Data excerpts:
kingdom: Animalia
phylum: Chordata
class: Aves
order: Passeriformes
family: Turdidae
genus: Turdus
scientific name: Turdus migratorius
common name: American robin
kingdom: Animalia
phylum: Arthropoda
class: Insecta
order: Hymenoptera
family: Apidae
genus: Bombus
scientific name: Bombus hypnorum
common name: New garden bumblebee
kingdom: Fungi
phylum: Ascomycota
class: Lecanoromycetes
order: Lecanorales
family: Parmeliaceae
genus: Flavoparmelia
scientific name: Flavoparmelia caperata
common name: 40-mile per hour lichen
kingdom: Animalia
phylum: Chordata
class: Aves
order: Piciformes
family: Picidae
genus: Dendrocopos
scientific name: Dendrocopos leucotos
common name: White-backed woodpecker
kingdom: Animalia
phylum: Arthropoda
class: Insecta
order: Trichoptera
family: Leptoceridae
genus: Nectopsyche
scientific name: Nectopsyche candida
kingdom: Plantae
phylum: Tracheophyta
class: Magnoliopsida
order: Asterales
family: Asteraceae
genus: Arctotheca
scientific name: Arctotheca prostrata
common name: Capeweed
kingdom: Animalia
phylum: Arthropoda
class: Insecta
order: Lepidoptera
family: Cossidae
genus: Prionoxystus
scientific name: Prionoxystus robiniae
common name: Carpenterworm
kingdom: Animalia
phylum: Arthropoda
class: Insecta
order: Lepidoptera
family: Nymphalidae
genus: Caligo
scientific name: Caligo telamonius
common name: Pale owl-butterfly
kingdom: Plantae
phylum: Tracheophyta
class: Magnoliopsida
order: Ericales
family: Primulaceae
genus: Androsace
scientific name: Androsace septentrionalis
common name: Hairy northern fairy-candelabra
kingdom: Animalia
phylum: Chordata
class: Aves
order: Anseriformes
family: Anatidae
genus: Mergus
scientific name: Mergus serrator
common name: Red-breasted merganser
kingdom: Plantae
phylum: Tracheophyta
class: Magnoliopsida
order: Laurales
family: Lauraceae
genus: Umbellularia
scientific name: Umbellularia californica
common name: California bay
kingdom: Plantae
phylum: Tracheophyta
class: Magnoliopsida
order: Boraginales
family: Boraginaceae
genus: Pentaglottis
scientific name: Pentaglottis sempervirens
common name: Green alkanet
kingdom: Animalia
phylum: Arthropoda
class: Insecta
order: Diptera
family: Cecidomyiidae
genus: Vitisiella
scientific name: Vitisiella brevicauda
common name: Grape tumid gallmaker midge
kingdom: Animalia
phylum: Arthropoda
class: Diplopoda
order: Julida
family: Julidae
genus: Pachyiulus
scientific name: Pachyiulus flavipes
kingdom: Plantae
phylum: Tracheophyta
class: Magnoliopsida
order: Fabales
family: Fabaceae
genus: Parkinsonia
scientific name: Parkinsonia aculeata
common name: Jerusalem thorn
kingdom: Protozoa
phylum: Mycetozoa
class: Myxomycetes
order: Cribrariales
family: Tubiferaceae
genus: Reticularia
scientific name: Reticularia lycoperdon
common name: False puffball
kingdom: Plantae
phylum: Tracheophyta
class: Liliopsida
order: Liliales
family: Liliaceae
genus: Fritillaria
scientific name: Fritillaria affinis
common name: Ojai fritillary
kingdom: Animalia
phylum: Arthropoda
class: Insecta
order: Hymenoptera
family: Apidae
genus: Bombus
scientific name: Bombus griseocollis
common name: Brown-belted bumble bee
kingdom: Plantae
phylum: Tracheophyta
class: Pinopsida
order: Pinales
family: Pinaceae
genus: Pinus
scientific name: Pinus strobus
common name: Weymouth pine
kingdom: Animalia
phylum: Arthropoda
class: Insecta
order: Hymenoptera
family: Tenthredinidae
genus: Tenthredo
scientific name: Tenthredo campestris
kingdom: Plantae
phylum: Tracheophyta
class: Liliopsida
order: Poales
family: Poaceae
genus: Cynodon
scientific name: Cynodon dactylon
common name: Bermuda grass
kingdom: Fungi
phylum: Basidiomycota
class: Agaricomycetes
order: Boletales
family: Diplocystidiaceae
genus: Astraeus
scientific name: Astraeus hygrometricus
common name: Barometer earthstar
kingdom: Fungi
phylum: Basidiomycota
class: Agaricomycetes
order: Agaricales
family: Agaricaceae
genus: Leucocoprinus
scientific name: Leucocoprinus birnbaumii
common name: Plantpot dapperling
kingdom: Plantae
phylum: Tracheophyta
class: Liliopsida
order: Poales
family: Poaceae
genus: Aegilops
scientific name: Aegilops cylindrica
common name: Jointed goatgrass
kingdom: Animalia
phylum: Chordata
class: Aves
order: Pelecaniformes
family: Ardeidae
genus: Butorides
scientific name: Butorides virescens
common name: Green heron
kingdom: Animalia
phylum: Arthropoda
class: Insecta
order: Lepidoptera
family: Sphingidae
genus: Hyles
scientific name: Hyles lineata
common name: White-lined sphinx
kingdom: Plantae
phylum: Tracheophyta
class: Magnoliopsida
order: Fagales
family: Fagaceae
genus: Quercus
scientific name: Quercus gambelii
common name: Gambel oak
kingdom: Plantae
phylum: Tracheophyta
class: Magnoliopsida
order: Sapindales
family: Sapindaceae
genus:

Problem statement: Retype all of the lines above without altering a single character.

Result of this exercise:
kingdom: Animalia
phylum: Chordata
class: Aves
order: Passeriformes
family: Turdidae
genus: Turdus
scientific name: Turdus migratorius
common name: American robin
kingdom: Animalia
phylum: Arthropoda
class: Insecta
order: Hymenoptera
family: Apidae
genus: Bombus
scientific name: Bombus hypnorum
common name: New garden bumblebee
kingdom: Fungi
phylum: Ascomycota
class: Lecanoromycetes
order: Lecanorales
family: Parmeliaceae
genus: Flavoparmelia
scientific name: Flavoparmelia caperata
common name: 40-mile per hour lichen
kingdom: Animalia
phylum: Chordata
class: Aves
order: Piciformes
family: Picidae
genus: Dendrocopos
scientific name: Dendrocopos leucotos
common name: White-backed woodpecker
kingdom: Animalia
phylum: Arthropoda
class: Insecta
order: Trichoptera
family: Leptoceridae
genus: Nectopsyche
scientific name: Nectopsyche candida
kingdom: Plantae
phylum: Tracheophyta
class: Magnoliopsida
order: Asterales
family: Asteraceae
genus: Arctotheca
scientific name: Arctotheca prostrata
common name: Capeweed
kingdom: Animalia
phylum: Arthropoda
class: Insecta
order: Lepidoptera
family: Cossidae
genus: Prionoxystus
scientific name: Prionoxystus robiniae
common name: Carpenterworm
kingdom: Animalia
phylum: Arthropoda
class: Insecta
order: Lepidoptera
family: Nymphalidae
genus: Caligo
scientific name: Caligo telamonius
common name: Pale owl-butterfly
kingdom: Plantae
phylum: Tracheophyta
class: Magnoliopsida
order: Ericales
family: Primulaceae
genus: Androsace
scientific name: Androsace septentrionalis
common name: Hairy northern fairy-candelabra
kingdom: Animalia
phylum: Chordata
class: Aves
order: Anseriformes
family: Anatidae
genus: Mergus
scientific name: Mergus serrator
common name: Red-breasted merganser
kingdom: Plantae
phylum: Tracheophyta
class: Magnoliopsida
order: Laurales
family: Lauraceae
genus: Umbellularia
scientific name: Umbellularia californica
common name: California bay
kingdom: Plantae
phylum: Tracheophyta
class: Magnoliopsida
order: Boraginales
family: Boraginaceae
genus: Pentaglottis
scientific name: Pentaglottis sempervirens
common name: Green alkanet
kingdom: Animalia
phylum: Arthropoda
class: Insecta
order: Diptera
family: Cecidomyiidae
genus: Vitisiella
scientific name: Vitisiella brevicauda
common name: Grape tumid gallmaker midge
kingdom: Animalia
phylum: Arthropoda
class: Diplopoda
order: Julida
family: Julidae
genus: Pachyiulus
scientific name: Pachyiulus flavipes
kingdom: Plantae
phylum: Tracheophyta
class: Magnoliopsida
order: Fabales
family: Fabaceae
genus: Parkinsonia
scientific name: Parkinsonia aculeata
common name: Jerusalem thorn
kingdom: Protozoa
phylum: Mycetozoa
class: Myxomycetes
order: Cribrariales
family: Tubiferaceae
genus: Reticularia
scientific name: Reticularia lycoperdon
common name: False puffball
kingdom: Plantae
phylum: Tracheophyta
class: Liliopsida
order: Liliales
family: Liliaceae
genus: Fritillaria
scientific name: Fritillaria affinis
common name: Ojai fritillary
kingdom: Animalia
phylum: Arthropoda
class: Insecta
order: Hymenoptera
family: Apidae
genus: Bombus
scientific name: Bombus griseocollis
common name: Brown-belted bumble bee
kingdom: Plantae
phylum: Tracheophyta
class: Pinopsida
order: Pinales
family: Pinaceae
genus: Pinus
scientific name: Pinus strobus
common name: Weymouth pine
kingdom: Animalia
phylum: Arthropoda
class: Insecta
order: Hymenoptera
family: Tenthredinidae
genus: Tenthredo
scientific name: Tenthredo campestris
kingdom: Plantae
phylum: Tracheophyta
class: Liliopsida
order: Poales
family: Poaceae
genus: Cynodon
scientific name: Cynodon dactylon
common name: Bermuda grass
kingdom: Fungi
phylum: Basidiomycota
class: Agaricomycetes
order: Boletales
family: Diplocystidiaceae
genus: Astraeus
scientific name: Astraeus hygrometricus
common name: Barometer earthstar
kingdom: Fungi
phylum: Basidiomycota
class: Agaricomycetes
order: Agaricales
family: Agaricaceae
genus: Leucocoprinus
scientific name: Leucocoprinus birnbaumii
common name: Plantpot dapperling
kingdom: Plantae
phylum: Tracheophyta
class: Liliopsida
order: Poales
family: Poaceae
genus: Aegilops
scientific name: Aegilops cylindrica
common name: Jointed goatgrass
kingdom: Animalia
phylum: Chordata
class: Aves
order: Pelecaniformes
family: Ardeidae
genus: Butorides
scientific name: Butorides virescens
common name: Green heron
kingdom: Animalia
phylum: Arthropoda
class: Insecta
order: Lepidoptera
family: Sphingidae
genus: Hyles
scientific name: Hyles lineata
common name: White-lined sphinx
kingdom: Plantae
phylum: Tracheophyta
class: Magnoliopsida
order: Fagales
family: Fagaceae
genus: Quercus
scientific name: Quercus gambelii
common name: Gambel oak
kingdom: Plantae
phylum: Tracheophyta
class: Magnoliopsida
order: Sapindales
family: Sapindaceae
genus:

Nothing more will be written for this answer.